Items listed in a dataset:
☆ ☆ ☆ ☆ ☆
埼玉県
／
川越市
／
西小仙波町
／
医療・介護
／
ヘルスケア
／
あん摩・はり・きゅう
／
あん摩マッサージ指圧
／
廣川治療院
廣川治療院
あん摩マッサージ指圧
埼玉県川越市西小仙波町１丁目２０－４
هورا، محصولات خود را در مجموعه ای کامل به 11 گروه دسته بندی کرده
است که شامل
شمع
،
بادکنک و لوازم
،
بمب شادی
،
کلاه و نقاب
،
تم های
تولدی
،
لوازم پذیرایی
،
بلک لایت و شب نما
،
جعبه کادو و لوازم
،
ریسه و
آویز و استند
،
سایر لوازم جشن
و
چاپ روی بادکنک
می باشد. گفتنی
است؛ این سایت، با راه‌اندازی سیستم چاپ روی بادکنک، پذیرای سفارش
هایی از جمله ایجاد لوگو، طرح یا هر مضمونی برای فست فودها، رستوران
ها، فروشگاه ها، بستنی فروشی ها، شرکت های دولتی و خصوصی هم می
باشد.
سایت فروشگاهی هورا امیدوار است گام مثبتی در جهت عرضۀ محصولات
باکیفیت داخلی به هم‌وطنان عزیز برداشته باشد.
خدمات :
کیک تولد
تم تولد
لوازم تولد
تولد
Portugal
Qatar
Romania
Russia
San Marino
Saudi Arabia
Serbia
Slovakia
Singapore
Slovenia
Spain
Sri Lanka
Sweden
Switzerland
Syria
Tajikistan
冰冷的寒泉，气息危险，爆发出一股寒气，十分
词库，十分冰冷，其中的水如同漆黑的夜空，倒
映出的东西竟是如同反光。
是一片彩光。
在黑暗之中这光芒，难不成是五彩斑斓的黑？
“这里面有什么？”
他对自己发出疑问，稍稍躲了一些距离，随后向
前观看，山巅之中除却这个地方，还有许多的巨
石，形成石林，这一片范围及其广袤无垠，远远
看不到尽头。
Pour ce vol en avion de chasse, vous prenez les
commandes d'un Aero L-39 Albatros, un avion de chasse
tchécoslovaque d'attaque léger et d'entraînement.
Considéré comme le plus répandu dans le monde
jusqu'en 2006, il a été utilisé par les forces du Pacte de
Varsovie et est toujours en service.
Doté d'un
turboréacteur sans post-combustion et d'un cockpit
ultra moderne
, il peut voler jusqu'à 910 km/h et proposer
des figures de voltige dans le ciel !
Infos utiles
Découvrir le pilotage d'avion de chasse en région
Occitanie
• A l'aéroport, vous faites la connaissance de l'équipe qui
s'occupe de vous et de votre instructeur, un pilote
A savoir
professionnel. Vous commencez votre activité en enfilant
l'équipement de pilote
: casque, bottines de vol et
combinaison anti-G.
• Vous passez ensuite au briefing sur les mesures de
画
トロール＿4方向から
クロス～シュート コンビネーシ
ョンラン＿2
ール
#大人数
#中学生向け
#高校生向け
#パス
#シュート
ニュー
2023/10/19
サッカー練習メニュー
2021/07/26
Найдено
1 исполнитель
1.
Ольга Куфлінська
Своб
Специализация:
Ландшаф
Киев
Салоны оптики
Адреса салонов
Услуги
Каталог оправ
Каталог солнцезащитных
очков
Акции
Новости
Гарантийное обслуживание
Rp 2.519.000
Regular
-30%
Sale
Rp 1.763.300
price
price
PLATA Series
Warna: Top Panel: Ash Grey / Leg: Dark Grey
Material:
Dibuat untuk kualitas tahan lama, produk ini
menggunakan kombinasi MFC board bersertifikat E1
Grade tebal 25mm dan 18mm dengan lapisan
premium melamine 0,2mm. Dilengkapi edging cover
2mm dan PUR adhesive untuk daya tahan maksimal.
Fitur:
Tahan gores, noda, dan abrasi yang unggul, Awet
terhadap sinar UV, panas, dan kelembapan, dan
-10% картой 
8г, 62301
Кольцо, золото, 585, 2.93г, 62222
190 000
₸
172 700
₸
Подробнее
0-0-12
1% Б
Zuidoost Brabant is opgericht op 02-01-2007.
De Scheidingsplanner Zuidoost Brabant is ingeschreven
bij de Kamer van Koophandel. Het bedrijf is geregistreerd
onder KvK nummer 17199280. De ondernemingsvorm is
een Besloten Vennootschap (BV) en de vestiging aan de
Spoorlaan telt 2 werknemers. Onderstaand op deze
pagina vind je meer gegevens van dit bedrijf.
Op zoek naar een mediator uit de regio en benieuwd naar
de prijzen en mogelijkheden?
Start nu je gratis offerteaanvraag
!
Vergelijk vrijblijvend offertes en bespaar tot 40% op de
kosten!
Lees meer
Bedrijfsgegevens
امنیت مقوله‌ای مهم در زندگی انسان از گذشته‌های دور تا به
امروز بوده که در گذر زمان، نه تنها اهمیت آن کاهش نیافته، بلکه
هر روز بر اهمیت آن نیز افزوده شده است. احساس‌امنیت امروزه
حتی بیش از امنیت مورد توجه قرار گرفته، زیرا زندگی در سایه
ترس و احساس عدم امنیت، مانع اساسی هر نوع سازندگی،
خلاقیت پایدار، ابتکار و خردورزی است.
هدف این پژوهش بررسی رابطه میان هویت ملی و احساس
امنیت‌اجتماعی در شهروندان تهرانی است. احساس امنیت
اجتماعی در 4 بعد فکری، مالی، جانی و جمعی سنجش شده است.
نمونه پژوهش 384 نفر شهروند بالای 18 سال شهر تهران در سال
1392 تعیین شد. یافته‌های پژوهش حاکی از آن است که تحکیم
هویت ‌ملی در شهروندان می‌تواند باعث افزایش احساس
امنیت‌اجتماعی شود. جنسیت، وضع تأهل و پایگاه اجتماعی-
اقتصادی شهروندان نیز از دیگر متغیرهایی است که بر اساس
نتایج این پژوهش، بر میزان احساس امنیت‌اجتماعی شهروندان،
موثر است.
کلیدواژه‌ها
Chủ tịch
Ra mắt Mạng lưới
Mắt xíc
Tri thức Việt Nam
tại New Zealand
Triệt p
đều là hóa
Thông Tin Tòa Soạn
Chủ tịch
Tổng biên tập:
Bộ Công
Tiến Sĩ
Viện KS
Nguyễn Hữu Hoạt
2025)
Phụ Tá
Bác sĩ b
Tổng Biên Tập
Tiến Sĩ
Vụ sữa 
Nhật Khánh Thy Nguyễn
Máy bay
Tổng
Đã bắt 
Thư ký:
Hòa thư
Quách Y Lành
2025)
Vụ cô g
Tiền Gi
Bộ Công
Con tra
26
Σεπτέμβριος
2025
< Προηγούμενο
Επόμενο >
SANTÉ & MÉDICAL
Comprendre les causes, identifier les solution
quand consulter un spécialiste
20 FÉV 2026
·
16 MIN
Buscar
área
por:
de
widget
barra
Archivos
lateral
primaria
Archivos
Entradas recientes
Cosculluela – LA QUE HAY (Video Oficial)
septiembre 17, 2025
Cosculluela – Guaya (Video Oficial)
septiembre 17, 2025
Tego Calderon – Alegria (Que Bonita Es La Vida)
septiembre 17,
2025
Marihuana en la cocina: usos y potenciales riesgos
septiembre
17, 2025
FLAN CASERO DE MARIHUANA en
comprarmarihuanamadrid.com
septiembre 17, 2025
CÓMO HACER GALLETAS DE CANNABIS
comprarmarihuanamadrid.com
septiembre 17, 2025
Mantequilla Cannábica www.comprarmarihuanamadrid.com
☆ ☆ ☆ ☆ ☆
YOUR TASK:
Write out the entries again word for word, beginning with their first line and ending after the line that contains "前观看，山巅之中除却这个地方，还有许多的巨". Include both of those lines and nothing beyond them.

TASK RESPONSE:
埼玉県
／
川越市
／
西小仙波町
／
医療・介護
／
ヘルスケア
／
あん摩・はり・きゅう
／
あん摩マッサージ指圧
／
廣川治療院
廣川治療院
あん摩マッサージ指圧
埼玉県川越市西小仙波町１丁目２０－４
هورا، محصولات خود را در مجموعه ای کامل به 11 گروه دسته بندی کرده
است که شامل
شمع
،
بادکنک و لوازم
،
بمب شادی
،
کلاه و نقاب
،
تم های
تولدی
،
لوازم پذیرایی
،
بلک لایت و شب نما
،
جعبه کادو و لوازم
،
ریسه و
آویز و استند
،
سایر لوازم جشن
و
چاپ روی بادکنک
می باشد. گفتنی
است؛ این سایت، با راه‌اندازی سیستم چاپ روی بادکنک، پذیرای سفارش
هایی از جمله ایجاد لوگو، طرح یا هر مضمونی برای فست فودها، رستوران
ها، فروشگاه ها، بستنی فروشی ها، شرکت های دولتی و خصوصی هم می
باشد.
سایت فروشگاهی هورا امیدوار است گام مثبتی در جهت عرضۀ محصولات
باکیفیت داخلی به هم‌وطنان عزیز برداشته باشد.
خدمات :
کیک تولد
تم تولد
لوازم تولد
تولد
Portugal
Qatar
Romania
Russia
San Marino
Saudi Arabia
Serbia
Slovakia
Singapore
Slovenia
Spain
Sri Lanka
Sweden
Switzerland
Syria
Tajikistan
冰冷的寒泉，气息危险，爆发出一股寒气，十分
词库，十分冰冷，其中的水如同漆黑的夜空，倒
映出的东西竟是如同反光。
是一片彩光。
在黑暗之中这光芒，难不成是五彩斑斓的黑？
“这里面有什么？”
他对自己发出疑问，稍稍躲了一些距离，随后向
前观看，山巅之中除却这个地方，还有许多的巨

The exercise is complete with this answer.